A Seattle, dans les années 1990, un assassin rôde et tue des hommes blancs au hasard avant de les scalper et de déposer deux plumes de hibou sur leur cadavre. C'est alors la terreur dans la métropole et toute la communauté indienne est désignée à la vindicte générale, ce qui n'est pas sans relancer le spectre du racisme.
Dans un tel contexte, Sherman ALEXIE met en scène une galerie de personnages représentatifs de la société américaine contemporaine dans son rapport à la question indienne. Ce sont les indiens eux-mêmes bien sûr, lesquels errent généralement dans le bas de l'échelle sociale et s'autodétruisent à l'alcool. Ce sont les « amis » des indiens ensuite, ceux qui s'identifient à eux en revendiquant éventuellement une ascendance, mais qui ne sont acceptés par aucune des deux parties. Ce sont les blancs enfin, lesquels méprisent toute différence et sont les premiers à se battre face à la moindre adversité supposée.
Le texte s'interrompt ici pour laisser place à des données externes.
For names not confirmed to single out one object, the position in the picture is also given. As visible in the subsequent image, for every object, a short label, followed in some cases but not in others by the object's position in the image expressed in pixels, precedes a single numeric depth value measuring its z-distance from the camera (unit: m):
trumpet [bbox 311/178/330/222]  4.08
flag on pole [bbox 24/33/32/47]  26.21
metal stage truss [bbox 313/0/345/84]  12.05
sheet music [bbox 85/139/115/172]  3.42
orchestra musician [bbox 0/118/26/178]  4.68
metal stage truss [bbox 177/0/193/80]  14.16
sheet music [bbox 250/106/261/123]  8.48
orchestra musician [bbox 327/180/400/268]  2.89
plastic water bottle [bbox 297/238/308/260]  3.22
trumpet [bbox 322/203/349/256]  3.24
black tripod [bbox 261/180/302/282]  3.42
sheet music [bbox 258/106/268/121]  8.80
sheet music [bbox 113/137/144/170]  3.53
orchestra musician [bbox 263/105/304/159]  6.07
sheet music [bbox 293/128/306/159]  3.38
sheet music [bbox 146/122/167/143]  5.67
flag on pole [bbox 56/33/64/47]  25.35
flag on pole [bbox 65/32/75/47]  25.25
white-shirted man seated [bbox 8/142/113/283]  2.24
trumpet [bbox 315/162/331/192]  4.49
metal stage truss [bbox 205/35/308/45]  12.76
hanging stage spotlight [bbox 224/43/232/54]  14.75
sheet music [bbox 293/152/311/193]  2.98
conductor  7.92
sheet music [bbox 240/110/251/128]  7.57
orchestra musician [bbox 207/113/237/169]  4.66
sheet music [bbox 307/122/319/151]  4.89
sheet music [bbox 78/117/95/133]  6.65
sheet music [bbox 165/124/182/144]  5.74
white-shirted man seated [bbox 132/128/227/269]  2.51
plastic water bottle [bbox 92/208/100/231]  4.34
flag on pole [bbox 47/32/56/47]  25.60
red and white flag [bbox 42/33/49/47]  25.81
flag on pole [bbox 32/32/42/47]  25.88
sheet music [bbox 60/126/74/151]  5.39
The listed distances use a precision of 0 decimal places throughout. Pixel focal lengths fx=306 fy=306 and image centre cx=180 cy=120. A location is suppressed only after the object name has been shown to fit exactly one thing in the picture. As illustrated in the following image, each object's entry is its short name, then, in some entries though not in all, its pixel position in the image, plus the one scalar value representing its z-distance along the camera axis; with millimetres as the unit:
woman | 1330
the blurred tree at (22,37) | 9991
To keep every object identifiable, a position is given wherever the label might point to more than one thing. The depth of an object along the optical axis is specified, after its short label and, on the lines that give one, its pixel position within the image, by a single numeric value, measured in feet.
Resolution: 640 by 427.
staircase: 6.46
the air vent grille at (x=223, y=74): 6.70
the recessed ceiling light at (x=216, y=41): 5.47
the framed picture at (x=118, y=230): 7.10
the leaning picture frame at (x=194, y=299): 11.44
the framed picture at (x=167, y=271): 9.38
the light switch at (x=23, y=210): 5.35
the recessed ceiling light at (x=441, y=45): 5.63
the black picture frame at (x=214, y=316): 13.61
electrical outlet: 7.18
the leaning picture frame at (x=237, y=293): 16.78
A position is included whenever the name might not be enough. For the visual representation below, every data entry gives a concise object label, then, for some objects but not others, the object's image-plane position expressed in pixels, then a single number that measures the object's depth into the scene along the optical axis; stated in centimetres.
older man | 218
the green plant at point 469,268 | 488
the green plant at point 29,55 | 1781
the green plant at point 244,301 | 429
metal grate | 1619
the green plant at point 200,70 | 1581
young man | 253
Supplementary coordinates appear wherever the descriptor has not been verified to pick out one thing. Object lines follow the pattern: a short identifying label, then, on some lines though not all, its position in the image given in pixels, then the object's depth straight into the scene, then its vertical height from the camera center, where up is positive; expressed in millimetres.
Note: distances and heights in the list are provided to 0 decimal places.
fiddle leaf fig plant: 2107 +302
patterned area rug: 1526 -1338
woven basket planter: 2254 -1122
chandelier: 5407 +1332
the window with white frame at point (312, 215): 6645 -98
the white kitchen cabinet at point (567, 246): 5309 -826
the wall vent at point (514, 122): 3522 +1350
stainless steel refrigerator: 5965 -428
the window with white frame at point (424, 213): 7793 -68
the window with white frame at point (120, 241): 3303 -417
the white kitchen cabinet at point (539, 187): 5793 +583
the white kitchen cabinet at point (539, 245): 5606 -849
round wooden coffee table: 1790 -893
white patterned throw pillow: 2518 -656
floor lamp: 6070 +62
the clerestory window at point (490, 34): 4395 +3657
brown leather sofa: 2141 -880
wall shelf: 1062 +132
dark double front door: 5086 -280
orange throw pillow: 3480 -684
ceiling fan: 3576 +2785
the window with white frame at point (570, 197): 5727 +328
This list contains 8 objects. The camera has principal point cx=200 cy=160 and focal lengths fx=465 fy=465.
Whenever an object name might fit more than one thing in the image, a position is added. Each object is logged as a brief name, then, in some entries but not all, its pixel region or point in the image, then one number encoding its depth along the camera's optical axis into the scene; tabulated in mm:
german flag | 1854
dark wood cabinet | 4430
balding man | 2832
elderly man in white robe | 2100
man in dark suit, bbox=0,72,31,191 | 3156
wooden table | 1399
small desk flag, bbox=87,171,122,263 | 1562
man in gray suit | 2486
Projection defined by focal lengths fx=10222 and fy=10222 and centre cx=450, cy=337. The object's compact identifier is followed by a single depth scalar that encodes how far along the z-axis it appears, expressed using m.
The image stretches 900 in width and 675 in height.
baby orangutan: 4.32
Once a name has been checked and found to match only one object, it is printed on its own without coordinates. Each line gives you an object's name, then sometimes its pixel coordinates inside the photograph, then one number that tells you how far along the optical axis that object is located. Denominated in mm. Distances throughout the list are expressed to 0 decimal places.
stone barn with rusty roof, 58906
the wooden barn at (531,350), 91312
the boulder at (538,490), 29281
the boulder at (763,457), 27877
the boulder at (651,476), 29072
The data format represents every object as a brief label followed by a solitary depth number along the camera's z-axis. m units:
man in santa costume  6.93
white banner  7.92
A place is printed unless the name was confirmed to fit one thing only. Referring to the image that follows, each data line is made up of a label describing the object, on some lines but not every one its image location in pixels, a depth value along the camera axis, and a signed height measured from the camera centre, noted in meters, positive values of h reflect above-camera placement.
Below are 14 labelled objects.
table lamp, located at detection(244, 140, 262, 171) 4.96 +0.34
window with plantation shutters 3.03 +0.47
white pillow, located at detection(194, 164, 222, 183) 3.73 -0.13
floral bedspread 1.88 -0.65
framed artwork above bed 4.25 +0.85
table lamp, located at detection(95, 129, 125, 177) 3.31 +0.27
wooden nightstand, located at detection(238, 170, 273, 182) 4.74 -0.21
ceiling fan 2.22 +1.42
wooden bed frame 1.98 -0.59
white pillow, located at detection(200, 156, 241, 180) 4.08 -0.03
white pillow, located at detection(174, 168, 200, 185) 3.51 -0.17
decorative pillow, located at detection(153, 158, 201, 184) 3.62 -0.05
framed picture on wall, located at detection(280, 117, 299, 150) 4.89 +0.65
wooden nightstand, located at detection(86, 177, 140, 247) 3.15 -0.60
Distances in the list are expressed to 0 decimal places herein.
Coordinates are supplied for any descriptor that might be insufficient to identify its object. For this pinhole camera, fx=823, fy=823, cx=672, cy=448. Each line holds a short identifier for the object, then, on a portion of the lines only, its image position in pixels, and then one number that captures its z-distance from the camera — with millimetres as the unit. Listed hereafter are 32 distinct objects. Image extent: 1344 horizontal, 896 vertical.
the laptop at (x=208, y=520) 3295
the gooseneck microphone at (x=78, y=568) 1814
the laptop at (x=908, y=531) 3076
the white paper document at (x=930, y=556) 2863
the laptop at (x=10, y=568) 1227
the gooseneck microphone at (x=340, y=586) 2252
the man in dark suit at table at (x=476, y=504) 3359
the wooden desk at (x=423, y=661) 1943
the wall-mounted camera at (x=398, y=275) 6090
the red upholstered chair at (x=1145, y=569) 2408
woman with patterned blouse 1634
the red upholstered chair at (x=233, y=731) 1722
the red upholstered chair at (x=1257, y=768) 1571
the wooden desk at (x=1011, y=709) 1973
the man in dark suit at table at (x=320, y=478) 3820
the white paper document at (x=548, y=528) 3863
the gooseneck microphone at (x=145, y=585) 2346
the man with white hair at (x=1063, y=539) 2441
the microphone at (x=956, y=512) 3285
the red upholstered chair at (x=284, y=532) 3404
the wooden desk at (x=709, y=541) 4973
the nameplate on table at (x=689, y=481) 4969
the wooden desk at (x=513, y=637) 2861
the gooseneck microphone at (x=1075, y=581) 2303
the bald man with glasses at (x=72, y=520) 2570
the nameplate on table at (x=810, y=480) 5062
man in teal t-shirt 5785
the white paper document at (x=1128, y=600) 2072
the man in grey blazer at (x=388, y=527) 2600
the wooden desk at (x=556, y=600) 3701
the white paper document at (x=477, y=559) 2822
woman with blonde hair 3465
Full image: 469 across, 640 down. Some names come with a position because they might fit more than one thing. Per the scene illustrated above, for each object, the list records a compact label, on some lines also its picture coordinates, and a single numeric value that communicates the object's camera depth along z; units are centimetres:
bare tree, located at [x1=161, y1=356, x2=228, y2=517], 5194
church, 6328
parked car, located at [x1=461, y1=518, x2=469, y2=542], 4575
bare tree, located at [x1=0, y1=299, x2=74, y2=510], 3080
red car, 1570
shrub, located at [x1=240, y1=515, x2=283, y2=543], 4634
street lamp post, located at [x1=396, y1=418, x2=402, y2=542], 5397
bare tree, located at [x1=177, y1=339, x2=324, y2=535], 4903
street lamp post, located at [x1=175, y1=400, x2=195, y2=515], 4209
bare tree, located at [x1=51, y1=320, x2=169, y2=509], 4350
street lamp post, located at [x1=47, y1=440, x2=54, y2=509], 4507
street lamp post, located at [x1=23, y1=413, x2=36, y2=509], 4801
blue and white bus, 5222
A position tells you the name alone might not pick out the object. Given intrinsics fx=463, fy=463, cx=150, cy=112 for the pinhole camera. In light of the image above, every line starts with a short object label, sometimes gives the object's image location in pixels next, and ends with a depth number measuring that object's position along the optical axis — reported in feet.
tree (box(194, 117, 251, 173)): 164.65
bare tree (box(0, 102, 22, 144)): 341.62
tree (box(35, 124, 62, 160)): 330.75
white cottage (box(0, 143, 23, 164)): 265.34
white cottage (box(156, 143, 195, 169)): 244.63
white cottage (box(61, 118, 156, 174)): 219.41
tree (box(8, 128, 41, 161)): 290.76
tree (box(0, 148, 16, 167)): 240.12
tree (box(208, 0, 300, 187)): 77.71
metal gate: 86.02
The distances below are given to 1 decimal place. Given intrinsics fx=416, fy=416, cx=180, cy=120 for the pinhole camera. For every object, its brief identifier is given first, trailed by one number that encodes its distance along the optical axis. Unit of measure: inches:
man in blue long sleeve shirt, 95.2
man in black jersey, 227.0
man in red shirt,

Plus qu'un roman noir, Indian Killer se veut donc un roman sociologique pointant du doigt une société minée par la discrimination. Ce faisant son auteur s'interroge sur la condition humaine, l'identité des uns et la haine que la précédente peut générer dans l'esprit des autres. Sur la base d'une prose aussi poétique que violente, ALEXIE crée ainsi une oeuvre hybride dont la première des qualités est celle du réalisme social.
Le roman est à ce titre une grande réussite, d'autant que Sheman ALEXIE, bien que lui-même d'origine amérindienne, évite l'écueil du manichéisme en montrant aussi bien les excès de la communauté blanche que ceux de la communauté indienne. Il a en outre le bon goût de mêler habilement réalité sociale et cosmogonie, ce qui ajoute encore à l'intérêt de son oeuvre.